_Recorded data_:

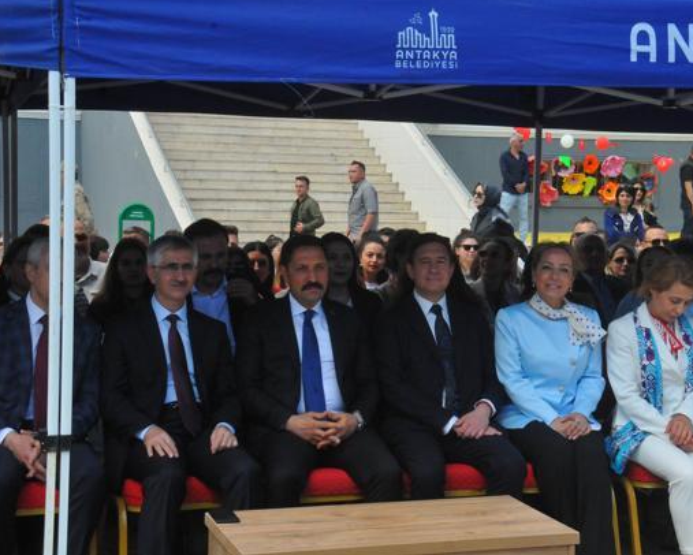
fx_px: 1334
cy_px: 276
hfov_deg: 29.1
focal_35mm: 65
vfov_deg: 23.5
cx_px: 374
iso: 2000
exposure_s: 1/640
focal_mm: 38
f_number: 13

_Prompt_: Omit the pictures and print the listing exactly.

_Task output_:
fx_px: 1334
cy_px: 276
hfov_deg: 29.1
focal_35mm: 65
vfov_deg: 23.5
cx_px: 374
iso: 2000
exposure_s: 1/640
focal_mm: 38
f_number: 13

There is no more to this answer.